Depuis des semaines, des groupes armés de bâtons, de fouets et de boucliers marchent dans certaines parties du pays en exigeant que les étrangers sans papiers quittent le territoire avant le 30 juin.
« Nous avons 5.002 personnes enregistrées », dont 1.220 femmes, a déclaré à l’AFP un responsable des ressortissants malawites rassemblés dans un terrain vague de Durban, la troisième ville sud-africaine dans l’est du pays. Mercredi, ils étaient plus de 3.000. Ils cherchent à regagner leur pays d’origine.
Des familles continuaient d’arriver au fil de la journée, certaines venant de l’extérieur, notamment de la ville de Pietermaritzburg – la capitale provinciale -, à environ 90 kilomètres, a-t-il précisé.

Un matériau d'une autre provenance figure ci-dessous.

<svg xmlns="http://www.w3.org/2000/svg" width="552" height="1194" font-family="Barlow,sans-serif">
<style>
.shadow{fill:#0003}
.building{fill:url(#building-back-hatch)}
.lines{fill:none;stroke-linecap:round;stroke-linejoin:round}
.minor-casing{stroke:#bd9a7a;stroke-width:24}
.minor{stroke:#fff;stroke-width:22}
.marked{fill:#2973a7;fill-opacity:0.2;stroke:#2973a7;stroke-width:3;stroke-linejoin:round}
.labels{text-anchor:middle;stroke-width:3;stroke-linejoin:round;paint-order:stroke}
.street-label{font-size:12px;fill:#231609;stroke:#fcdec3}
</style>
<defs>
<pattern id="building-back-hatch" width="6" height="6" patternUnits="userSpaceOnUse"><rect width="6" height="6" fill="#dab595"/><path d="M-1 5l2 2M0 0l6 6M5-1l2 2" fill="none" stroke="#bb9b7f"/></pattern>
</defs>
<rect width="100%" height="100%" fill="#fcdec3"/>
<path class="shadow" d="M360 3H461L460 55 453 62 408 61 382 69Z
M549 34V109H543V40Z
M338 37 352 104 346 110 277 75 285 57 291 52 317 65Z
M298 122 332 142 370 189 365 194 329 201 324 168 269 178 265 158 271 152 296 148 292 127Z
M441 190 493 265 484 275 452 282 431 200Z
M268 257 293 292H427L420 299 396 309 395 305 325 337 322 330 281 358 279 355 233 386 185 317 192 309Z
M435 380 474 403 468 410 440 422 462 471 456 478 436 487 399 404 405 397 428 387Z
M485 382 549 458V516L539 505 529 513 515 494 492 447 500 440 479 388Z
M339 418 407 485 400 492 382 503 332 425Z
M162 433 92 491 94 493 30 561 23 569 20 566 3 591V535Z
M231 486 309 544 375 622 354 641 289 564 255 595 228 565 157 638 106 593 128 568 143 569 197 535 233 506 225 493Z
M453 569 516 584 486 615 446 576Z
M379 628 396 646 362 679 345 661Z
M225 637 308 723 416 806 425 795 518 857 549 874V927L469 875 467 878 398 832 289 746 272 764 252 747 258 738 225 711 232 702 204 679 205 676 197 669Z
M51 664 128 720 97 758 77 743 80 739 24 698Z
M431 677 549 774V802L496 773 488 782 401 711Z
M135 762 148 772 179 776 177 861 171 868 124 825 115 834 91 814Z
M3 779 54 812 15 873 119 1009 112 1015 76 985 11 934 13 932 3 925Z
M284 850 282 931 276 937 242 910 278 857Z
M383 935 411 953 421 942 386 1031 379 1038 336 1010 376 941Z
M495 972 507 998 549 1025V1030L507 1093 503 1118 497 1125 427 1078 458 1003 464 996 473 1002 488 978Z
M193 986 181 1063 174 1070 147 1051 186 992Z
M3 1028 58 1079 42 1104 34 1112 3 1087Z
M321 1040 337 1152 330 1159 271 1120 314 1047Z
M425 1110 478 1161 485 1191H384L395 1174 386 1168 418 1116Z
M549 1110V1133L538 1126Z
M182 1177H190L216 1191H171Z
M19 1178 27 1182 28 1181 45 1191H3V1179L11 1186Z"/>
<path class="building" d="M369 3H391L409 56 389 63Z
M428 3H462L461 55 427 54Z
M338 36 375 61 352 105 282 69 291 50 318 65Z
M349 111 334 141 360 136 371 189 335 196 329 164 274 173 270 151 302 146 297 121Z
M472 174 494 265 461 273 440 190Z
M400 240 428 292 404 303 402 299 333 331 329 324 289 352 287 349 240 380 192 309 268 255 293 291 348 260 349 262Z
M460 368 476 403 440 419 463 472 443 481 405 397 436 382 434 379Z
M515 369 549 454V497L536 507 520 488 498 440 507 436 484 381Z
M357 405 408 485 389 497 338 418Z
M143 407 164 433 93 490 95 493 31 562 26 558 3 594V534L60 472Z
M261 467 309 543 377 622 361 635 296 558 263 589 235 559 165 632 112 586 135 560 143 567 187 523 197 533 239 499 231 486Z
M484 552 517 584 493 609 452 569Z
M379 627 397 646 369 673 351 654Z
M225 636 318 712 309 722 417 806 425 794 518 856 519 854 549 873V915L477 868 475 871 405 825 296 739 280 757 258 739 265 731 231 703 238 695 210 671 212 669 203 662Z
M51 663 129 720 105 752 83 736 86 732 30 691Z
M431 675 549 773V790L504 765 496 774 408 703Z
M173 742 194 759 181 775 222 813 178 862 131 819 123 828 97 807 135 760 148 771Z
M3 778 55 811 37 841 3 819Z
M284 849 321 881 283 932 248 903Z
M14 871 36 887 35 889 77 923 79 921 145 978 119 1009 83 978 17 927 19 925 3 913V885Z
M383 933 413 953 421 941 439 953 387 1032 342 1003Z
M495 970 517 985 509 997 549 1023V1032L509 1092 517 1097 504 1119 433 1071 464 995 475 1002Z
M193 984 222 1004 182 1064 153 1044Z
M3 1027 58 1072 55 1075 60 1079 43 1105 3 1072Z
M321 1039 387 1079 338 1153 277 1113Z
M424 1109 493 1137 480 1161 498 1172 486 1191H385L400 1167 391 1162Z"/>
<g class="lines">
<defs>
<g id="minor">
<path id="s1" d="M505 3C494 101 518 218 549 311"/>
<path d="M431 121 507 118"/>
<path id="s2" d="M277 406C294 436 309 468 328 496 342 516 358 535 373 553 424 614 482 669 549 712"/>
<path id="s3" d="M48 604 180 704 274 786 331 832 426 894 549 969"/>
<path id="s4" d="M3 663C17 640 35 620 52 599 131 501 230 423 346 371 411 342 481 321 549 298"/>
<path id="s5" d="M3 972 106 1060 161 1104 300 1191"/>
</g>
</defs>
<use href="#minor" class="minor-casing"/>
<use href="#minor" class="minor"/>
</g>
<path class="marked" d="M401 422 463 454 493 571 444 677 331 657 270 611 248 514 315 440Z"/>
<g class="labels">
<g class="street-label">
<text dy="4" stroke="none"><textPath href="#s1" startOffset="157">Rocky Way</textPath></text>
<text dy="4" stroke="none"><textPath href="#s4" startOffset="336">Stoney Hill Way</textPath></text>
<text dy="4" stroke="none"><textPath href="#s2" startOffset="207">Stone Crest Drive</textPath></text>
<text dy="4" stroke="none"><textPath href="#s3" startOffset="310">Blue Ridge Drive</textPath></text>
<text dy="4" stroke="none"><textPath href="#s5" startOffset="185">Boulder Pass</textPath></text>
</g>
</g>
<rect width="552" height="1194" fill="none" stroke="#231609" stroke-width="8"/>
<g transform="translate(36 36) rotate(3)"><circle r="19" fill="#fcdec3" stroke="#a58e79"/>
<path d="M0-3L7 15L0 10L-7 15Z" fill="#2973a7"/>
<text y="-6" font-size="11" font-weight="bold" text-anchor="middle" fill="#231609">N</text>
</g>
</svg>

La tension est montée d’un cran après la mort de deux Mozambicains selon la police il y a plus d’une semaine dans la ville côtière de Mossel Bay, dans le sud du pays, faisant craindre une répétition des effusions de sang qui ont marqué de précédentes flambées de violences anti-migrants.
Les autorités mozambicaines avancent un bilan de cinq morts dans cet incident.
L’Afrique du Sud, première économie du continent, est depuis longtemps une destination pour les travailleurs africains, en situation régulière comme irrégulière.
Mais elle est confrontée à des vagues récurrentes de violences xénophobes depuis 2008, année où des dizaines de migrants ont été tués et des milliers d’autres déplacés.
La dernière flambée intervient alors que les partis politiques cherchent à rallier des soutiens avant les élections municipales de novembre.
Selon l’agence de statistiques, quelque 3 millions d’étrangers, soit 5,1% de la population, vivent dans le pays.